A la création de Touba en 1887, trois ans après la construction des maisons de Mbacké Baol et de Darou Salam, Cheikh Ahmadou Bamba reçut du prophète l’ordre ou la mission consistant à éduquer les fidèles qui affluaient vers lui. Il devait engager les disciples mourides dans la voie de « l’irrada » ou la volonté religieuse.  Dès lors, le mouride désigne un postulant qui cherche Dieu par l’intermédiaire d’un guide ou maitre spirituel qui doit lui apprendre à se détacher des choses mondaines pour se consacrer à Dieu.

Cheikh Ahmadou Bamba va mettre en œuvre un programme d’éducation des mourides basé sur le principe coranique qui dit que « la vie dernière est meilleure et durera plus longtemps ». Ainsi, toutes les actions d’éducation ou de formation visaient à orienter la raison et l’intelligence des disciples vers une certaine préférence de la vie future à la vie présente. L’éducation du mouride reposait alors sur le socle des valeurs islamiques et tendait à former un musulman exemplaire, attaché aux choses spirituelles, amoureux du bien et de la bonne conduite conformément à la science authentique de la religion droite.

Le mode d’organisation des enseignements reflétait une philosophie mystique qui dégage deux approches à savoir l’éducation par le verbe, de type livresque et l’éducation par le « Hàl », de type spirituel. La première consistait à discipliner et à diriger les postulants alors que la seconde devait les secourir et les rapprocher de Dieu. Par conséquent, pour déterminer l’éducation qu’il convenait de donner à chaque disciple, le Cheikh faisait un test d’aptitude prenant en compte le caractère apparent et caché du postulant, sa morphologie et sa psychologie. Ensuite, il regroupait les disciples ayant les mêmes aptitudes selon deux catégories, notamment ceux qui devaient recevoir une éducation livresque et ceux qu’il fallait éduquer par l’exemple et destiner aux travaux qui leur conviennent le mieux.

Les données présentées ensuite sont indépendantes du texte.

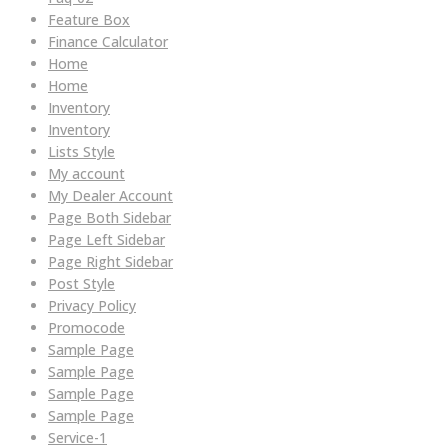
Feature Box
Finance Calculator
Home
Home
Inventory
Inventory
Lists Style
My account
My Dealer Account
Page Both Sidebar
Page Left Sidebar
Page Right Sidebar
Post Style
Privacy Policy
Promocode
Sample Page
Sample Page
Sample Page
Sample Page
Service-1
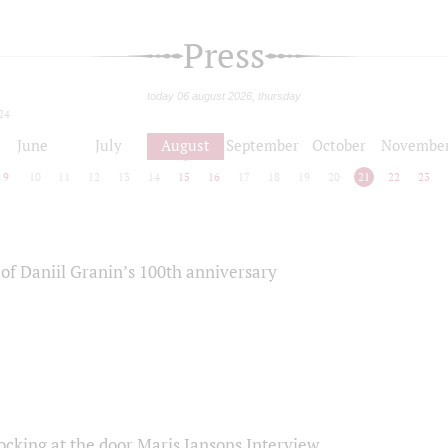
Press
today 06 august 2026, thursday
24
June
July
August
September
October
Novembe
9
10
11
12
13
14
15
16
17
18
19
20
21
22
23
of Daniil Granin’s 100th anniversary
ocking at the door Maris Jansons Interview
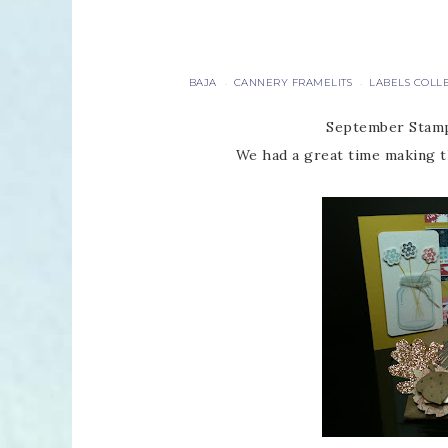
BAJA
CANNERY FRAMELITS
LABELS COLL
·
·
September Stamp
We had a great time making t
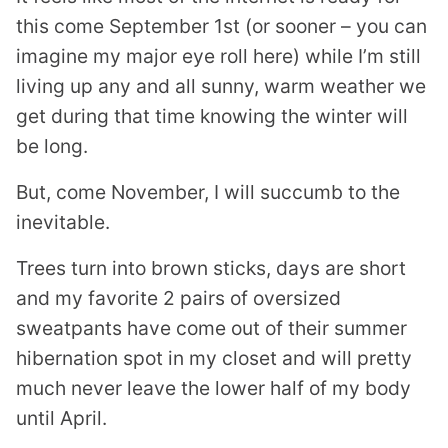
this come September 1st (or sooner – you can
imagine my major eye roll here) while I’m still
living up any and all sunny, warm weather we
get during that time knowing the winter will
be long.
But, come November, I will succumb to the
inevitable.
Trees turn into brown sticks, days are short
and my favorite 2 pairs of oversized
sweatpants have come out of their summer
hibernation spot in my closet and will pretty
much never leave the lower half of my body
until April.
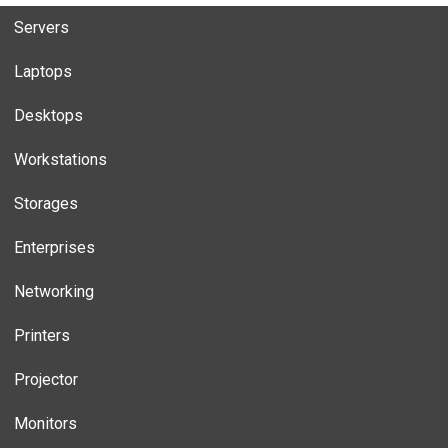
Servers
Laptops
Desktops
Workstations
Storages
Enterprises
Networking
Printers
Projector
Monitors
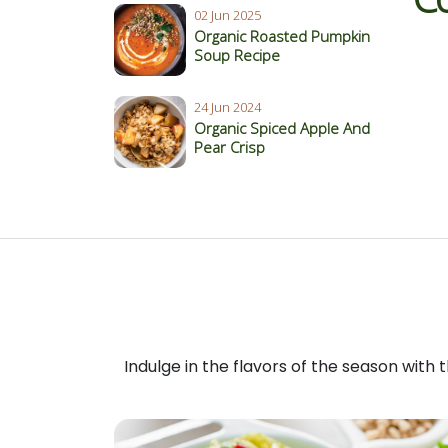
02 Jun 2025
Organic Roasted Pumpkin
Soup Recipe
24 Jun 2024
Organic Spiced Apple And
Pear Crisp
Indulge in the flavors of the season with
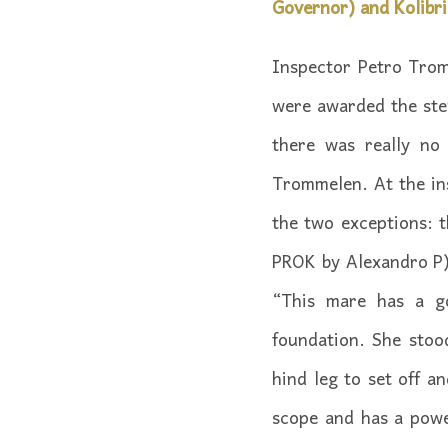
Governor) and Kolibri
Inspector Petro Trom
were awarded the ster
there was really no
Trommelen. At the ins
the two exceptions: 
PROK by Alexandro P)
“This mare has a g
foundation. She stoo
hind leg to set off a
scope and has a powe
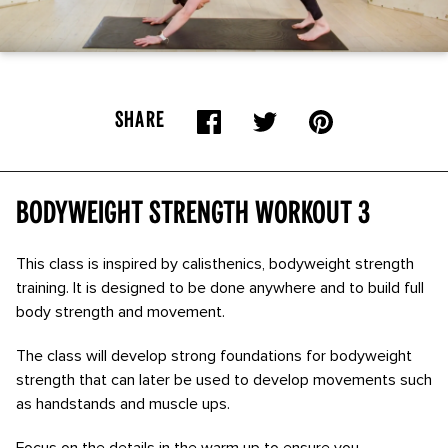
SHARE
Bodyweight Strength Workout 3
This class is inspired by calisthenics, bodyweight strength
training. It is designed to be done anywhere and to build full
body strength and movement.
The class will develop strong foundations for bodyweight
strength that can later be used to develop movements such
as handstands and muscle ups.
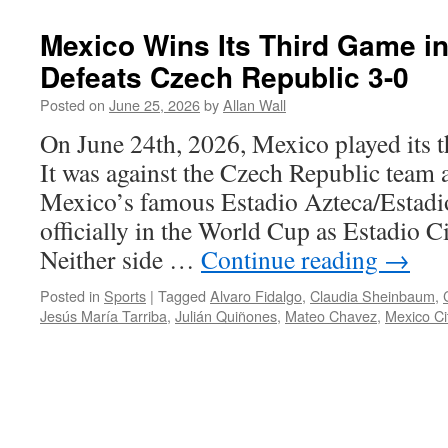
Mexico Wins Its Third Game i
Defeats Czech Republic 3-0
Posted on
June 25, 2026
by
Allan Wall
On June 24th, 2026, Mexico played its 
It was against the Czech Republic team 
Mexico’s famous Estadio Azteca/Estad
officially in the World Cup as Estadio 
Neither side …
Continue reading
→
Posted in
Sports
|
Tagged
Alvaro Fidalgo
,
Claudia Sheinbaum
,
Jesús María Tarriba
,
Julián Quiñones
,
Mateo Chavez
,
Mexico Ci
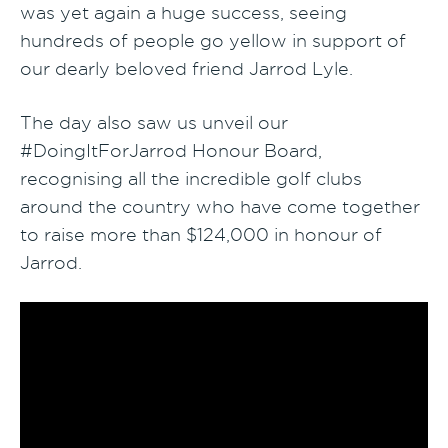
was yet again a huge success, seeing
hundreds of people go yellow in support of
our dearly beloved friend Jarrod Lyle.
The day also saw us unveil our
#DoingItForJarrod Honour Board,
recognising all the incredible golf clubs
around the country who have come together
to raise more than $124,000 in honour of
Jarrod.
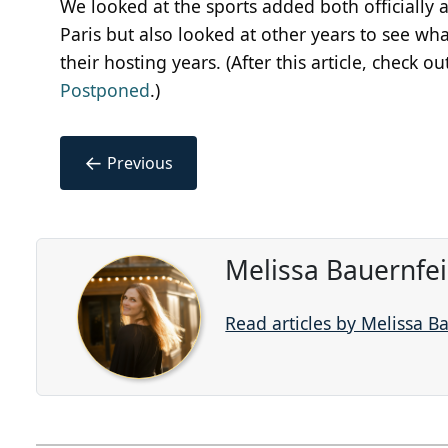
We looked at the sports added both officially
Paris but also looked at other years to see w
their hosting years. (After this article, check o
Postponed
.)
←
Previous
Melissa Bauernfe
Read articles by Melissa B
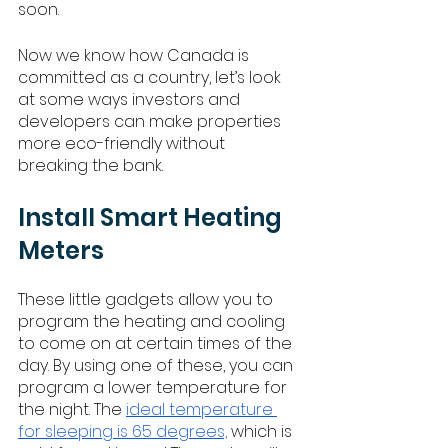
soon. 
Now we know how Canada is 
committed as a country, let’s look 
at some ways investors and 
developers can make properties 
more eco-friendly without 
breaking the bank. 
Install Smart Heating 
Meters
These little gadgets allow you to 
program the heating and cooling 
to come on at certain times of the 
day. By using one of these, you can 
program a lower temperature for 
the night. The 
ideal temperature 
for sleeping is 65 degrees,
 which is 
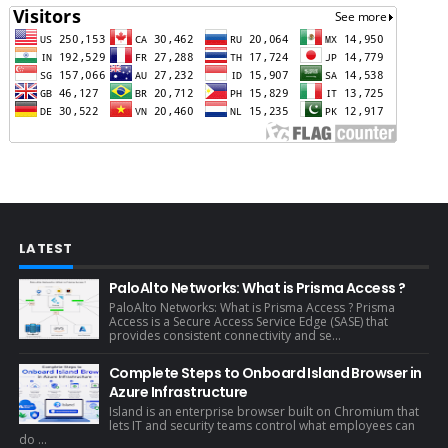
LATEST
PaloAlto Networks: What is Prisma Access ?
PaloAlto Networks: What is Prisma Access ? Prisma
Access is a Secure Access Service Edge (SASE) that
provides consistent connectivity and se...
Complete Steps to Onboard Island Browser in
Azure Infrastructure
Island is an enterprise browser built on Chromium that
lets IT and security teams control what employees can
do ...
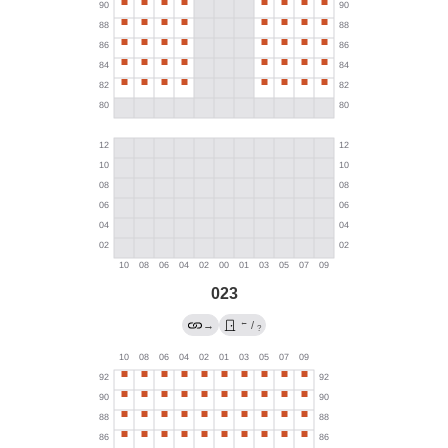
023
←
→
/
?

Parmi les piliers du dispositif d’éducation des mourides on compte aussi le travail qui est le premier devoir que le Cheikh imposait aux disciples après les obligations de la religion et ses recommandations. Les travaux champêtres étaient un moyen de combattre certains vices tels que la paresse, l’orgueil, la fierté et la vanité. Par ailleurs, le travail collectif des mourides avait une haute portée sociale. Sa vocation était de gommer les distinctions de classe, d’amener les disciples à accepter l’égalité entre les hommes tant qu’il n’y a rien qui justifie la distinction sinon les appréciables vertus personnelles et la capacité de bien accomplir les grandes œuvres.

Les moments de travail étaient aussi l’occasion pour le Cheikh de prêcher de bonnes paroles de sagesse qui permettaient aux disciples de prendre conscience des défauts de l’âme, de comprendre les réalités de la religion, de tendre vers la perfection par l’adoucissement des mœurs et la concentration des efforts sur Dieu. Le travail était donc un des devoirs du disciple, à côté du renoncement aux plaisirs de la vie, de la pratique du Zikr, de la connaissance des obligations religieuses et des matières liées à la théologie, au droit et à la mystique.